■ TEXT TO READ
++++++++++++++++++++

# Mold on mount of Laelia alorii



## Bob in Albany N.Y. (Sep 9, 2017)

About 9 months ago bought a mounted Laelia alorii (who cares what the new name may be). Mist daily in the greenhouse. Today noticed it in bud and it also had quite a bit of mold on the tree mount (unknown what type of tree). Mold had to occur within the last month as I had examined it at that time. I took it down and scraped off the mold and rinsed with water. It was not on the plant but on the mount and a few roots. It is not mealy bugs. I'm 100 percent sure it is mold. How do people handle this situation? I do have phyton 27 if you think that may help. If I remember correctly that would be 1/4 tsp per quart of H2O. Any thoughts?


----------



## Kalyke (Sep 9, 2017)

well, it looks like they want lots of humidity and should never dry out, but that is leading to mold. Could you maybe train a fan on it to get more air movement? 

Mold is caused by mold spores. What is moldy and possibly sending out spores? 

Maybe you can put a few drops of a fungicide in the water? Is that the phyton?


----------



## Bob in Albany N.Y. (Sep 9, 2017)

I have other mounts, mostly cork with no problems. Mold only on this one. Already have 4 fans running 24/7 in the greenhouse.


----------



## NYEric (Sep 9, 2017)

Use a moldicide.


----------



## Ray (Sep 10, 2017)

Bob, make up some cinnamon tea, and mist it on.

Add two tablespoons of powder into a quart of water, and bring to a boil. Let cool, and filter the sediment out. Boom! Liquid topical fungicide.

++++++++++++++++++++

■ PROBLEMS AND TASKS
a – In the forum thread about mold on a Laelia alorii mount, how many fans does Bob say are already running in his greenhouse?
b – Pick up the forum thread about mold on a Laelia alorii mount right after its final post and keep it going.

■ SOURCE DATA
++++++++++++++++++++

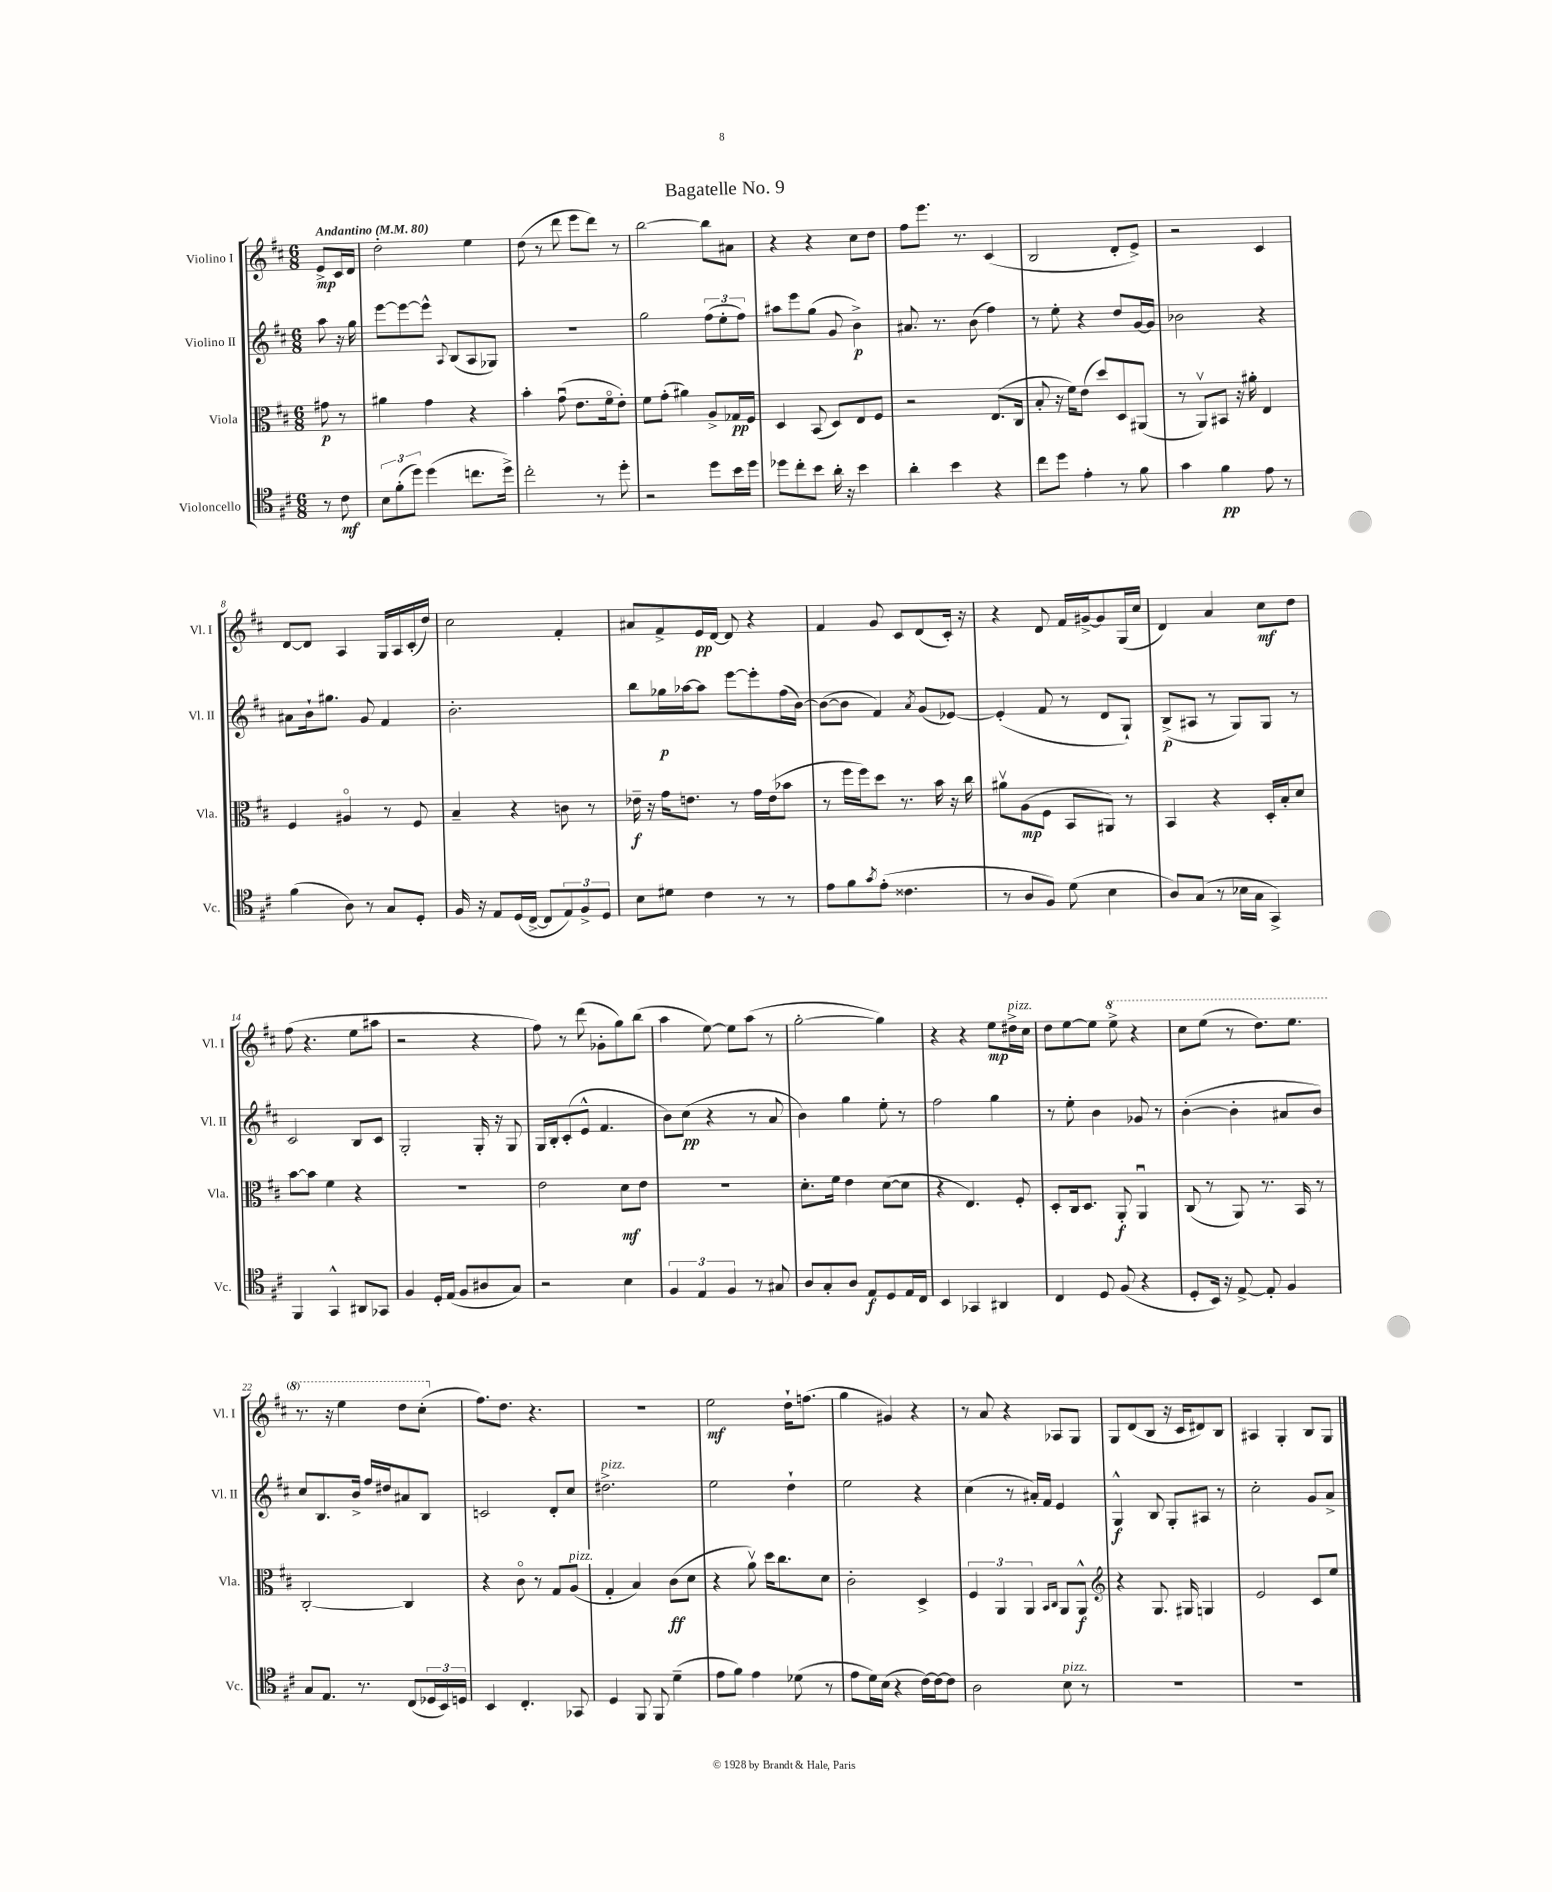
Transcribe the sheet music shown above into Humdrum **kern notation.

++++++++++++++++++++

■ RESPONSES PER TASK
a – Four fans, running 24/7.

b –
I suspect, however, that the mount is infested, so removing and remounting may be the needed cure.


----------



## Stone (Sep 10, 2017)

Yes you should replace the mount for cork. These have very few roots, usually 2 or three from the bulb so you will need to carefully lift each root off the mount one by one with a thin bladed knife trying not to bruise or damage the root as you go. I've done this many times with many different orchids and it usually works well but the plant is always set back for a while. Let it dry between mistings.


----------



## Ozpaph (Sep 11, 2017)

dont suppose you have a photo?


----------



## Bob in Albany N.Y. (Sep 11, 2017)

Ray, I am trying the cinnamon in water. Mike, I'm sure the real solution is removing it from the mount, but will wait for the bud to bloom. However, mine has lots of roots all the way around the mount but will tackle it once I see some new growth. Sorry photos.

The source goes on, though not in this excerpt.